#### [Liste des tâches]
[a] Répondez à chacune des questions suivantes d'après l'extrait sur la bonté des actions humaines.
(i) Selon le point 2, que détermine l'objet ?
(ii) Selon le point 3, de quelle puissance l'aliment transformé est-il un effet ?
(iii) Selon la première objection de l'article 3, où se trouvent le bien et le mal d'après Aristote ?
[b] Dressez la liste de toutes les sortes de puissance nommées dans l'extrait sur la bonté des actions humaines, en les désignant par leur qualificatif.
[c] Reprenez l'extrait sur la bonté des actions humaines à la suite de sa dernière phrase.

2. L’objet n’est pas la matière dont l’action est faite, mais la matière que l’action concerne ; et cet objet a, d’une certaine façon, raison de forme, en ce qu’il détermine l’espèce de l’acte.

3. L’objet de l’action de l’homme n’est pas toujours l’objet d’une puissance active. Car la puissance appétitive est passive en quelque manière, en tant qu’elle est mue par son objet désirable, et pourtant elle est le principe des actes humains. De même, les objets des puissances actives ne doivent pas toujours être considérés comme leurs effets, mais seulement lorsqu’ils ont été transformés par elles ; ainsi l’aliment transformé est un effet de la puissance nutritive ; non encore transformé, il n’est que la matière sur laquelle cette puissance s’exerce. Or, du fait que l’objet est, d’une certain manière, l’effet de la puissance active, il suit qu’il est le terme de l’action ; et, par suite, qu’il lui donne sa forme et son espèce, le mouvement étant spécifié par son terme. Et quoique la bonté d’une action ne résulte pas de la bonté de son effet, toutefois on l’appelle bonne parce qu’elle peut produire un effet bon; et ainsi la proportion de l’action avec son effet est la raison de sa bonté.

Article 3

La bonté ou la malice des actions humaines leur vient-elle des circonstances ?

Objections : 1. Non, semble-t-il. Les circonstances, a-t-on dit, accompagnent l’acte, tout en existant en dehors de lui. Or, le bien et le mal sont dans les choses elles-mêmes, selon Aristote. Donc l’action ne devient pas bonne ou mauvaise suivant les circonstances.

#### [Entrées enregistrées]
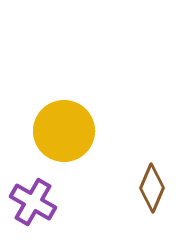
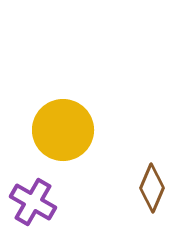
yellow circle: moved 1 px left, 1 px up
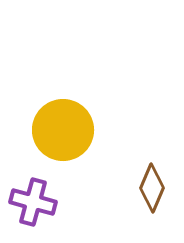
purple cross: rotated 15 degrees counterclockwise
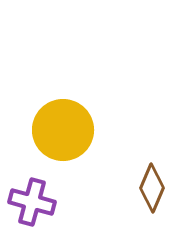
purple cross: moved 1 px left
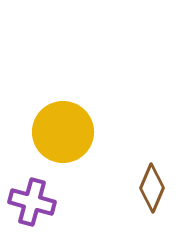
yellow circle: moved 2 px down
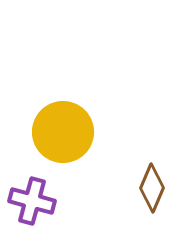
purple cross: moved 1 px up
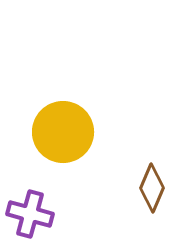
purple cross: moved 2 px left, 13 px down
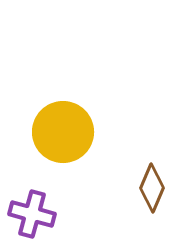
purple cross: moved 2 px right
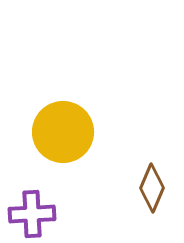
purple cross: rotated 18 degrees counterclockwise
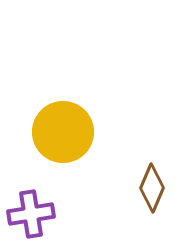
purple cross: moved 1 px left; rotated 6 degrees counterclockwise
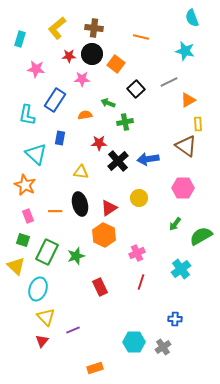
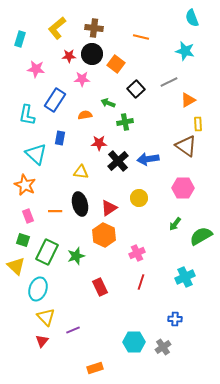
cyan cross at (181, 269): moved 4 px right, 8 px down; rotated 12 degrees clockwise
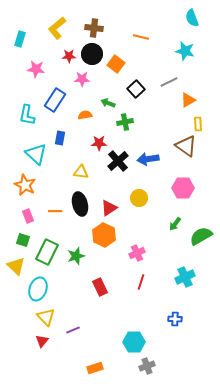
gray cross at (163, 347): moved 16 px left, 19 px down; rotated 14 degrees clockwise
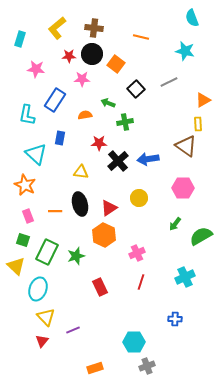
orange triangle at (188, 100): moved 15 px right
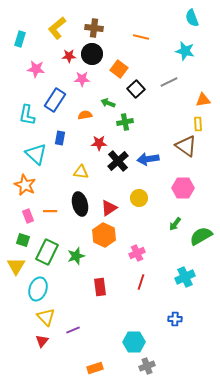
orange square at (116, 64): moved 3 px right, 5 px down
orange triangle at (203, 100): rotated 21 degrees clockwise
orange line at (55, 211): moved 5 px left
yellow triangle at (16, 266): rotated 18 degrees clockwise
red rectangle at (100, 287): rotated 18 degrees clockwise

* * *

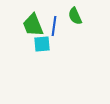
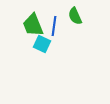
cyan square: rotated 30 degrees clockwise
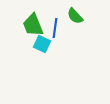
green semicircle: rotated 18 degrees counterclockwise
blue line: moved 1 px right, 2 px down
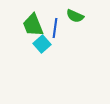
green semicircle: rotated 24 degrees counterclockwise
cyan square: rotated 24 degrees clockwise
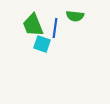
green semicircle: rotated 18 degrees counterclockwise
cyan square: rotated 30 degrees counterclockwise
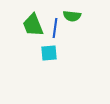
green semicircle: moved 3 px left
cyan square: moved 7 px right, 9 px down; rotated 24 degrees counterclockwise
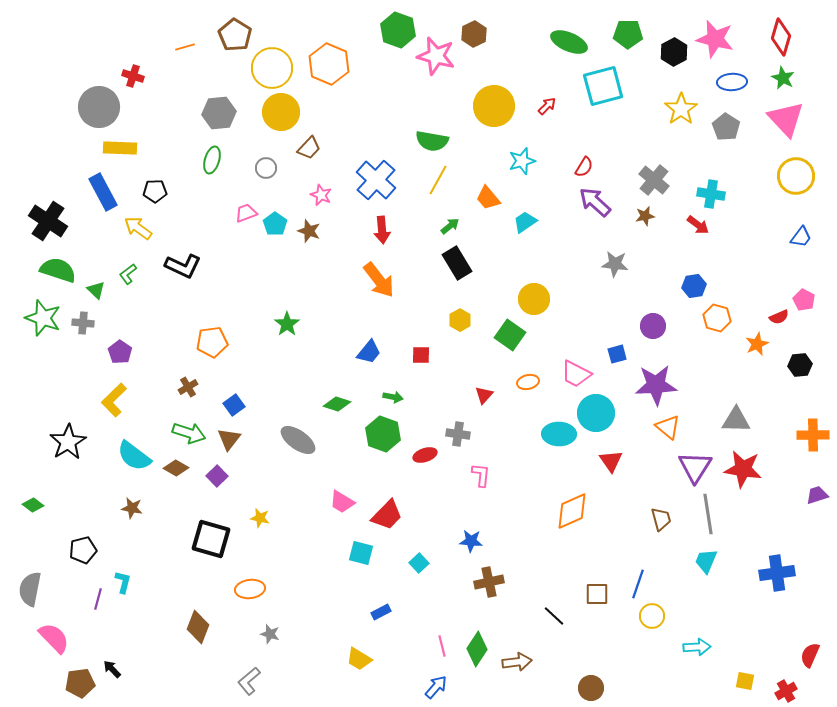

#### [Réponses par tâche]
[a]
(i) L'espèce de l'acte.
(ii) De la puissance nutritive.
(iii) Dans les choses elles-mêmes.

[b] active, appétitive, nutritive

[c]
2. La bonté ou le malice des actes est le sujet principal de la doctrine morale. Or les circonstances, étant des accidents par rapport aux actes, sont en dehors de la considération de l’art, car “ aucun art ne considère ce qui arrive seulement par accident ”, dit Aristote. Donc la bonté ou la malice des actes ne dépend pas des circonstances.

3. Ce qui convient à une chose considérée dans sa substance ne lui est pas attribué par un accident. Or, le bien et le mal conviennent à une action prise dans sa substance, parce que l’action, en son genre, peut être bonne ou mauvaise, comme on vient de le dire. Donc il ne dépend pas des circonstances que les actions soient bonnes ou mauvaises.

En sens contraire, le Philosophe dit que “ l’homme vertueux fait ce qu’il faut, quand il le faut, et dans les circonstances voulues ”. A l’opposé, l’homme vicieux, selon son vice particulier, agit quand il ne faut pas, là où il ne le faut pas. Donc les actions humaines peuvent être bonnes ou mauvaises suivant les circonstances.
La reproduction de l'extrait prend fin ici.